# What is expected
Express the lines of the listing below as a Markdown table with the columns Row and Line, numbering each row and leaving out blank lines. Omit the pictures from your table.

(Chart analysis data)

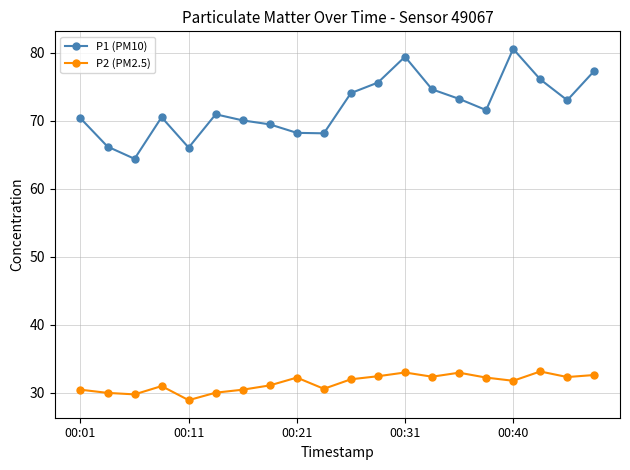

True or false: P1 (PM10) and P2 (PM2.5) cross at least once.

False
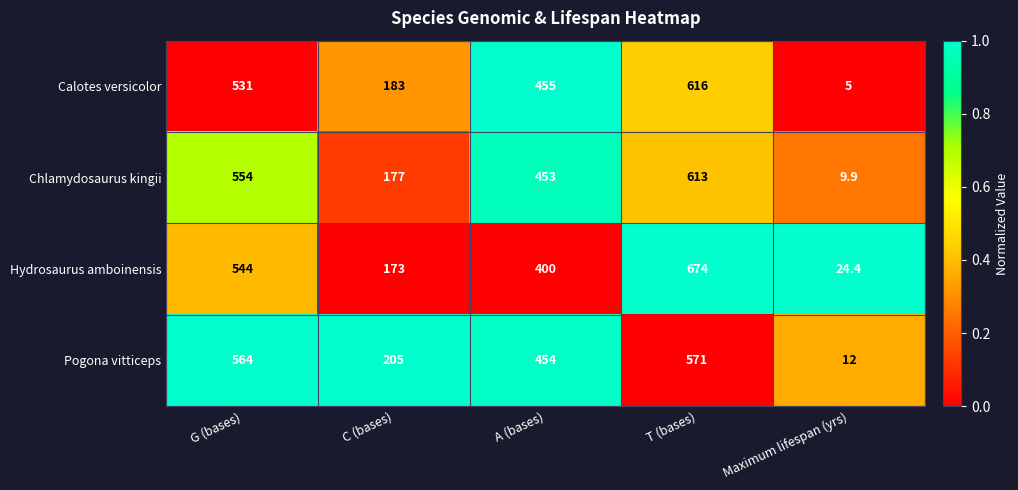

How many data points does each series have?

5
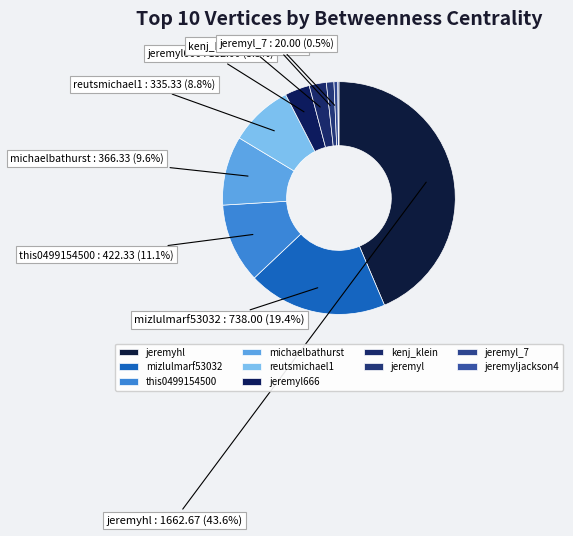

To the nearest percent, what is the difference between the jeremyl_7 and jeremyl666 slice percentages?

3%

# Written response
| Row | Line |
|---|---|
| 1 | True or false: P1 (PM10) and P2 (PM2.5) cross at least once. |
| 2 | False |
| 3 | How many data points does each series have? |
| 4 | 5 |
| 5 | To the nearest percent, what is the difference between the jeremyl_7 and jeremyl666 slice percentages? |
| 6 | 3% |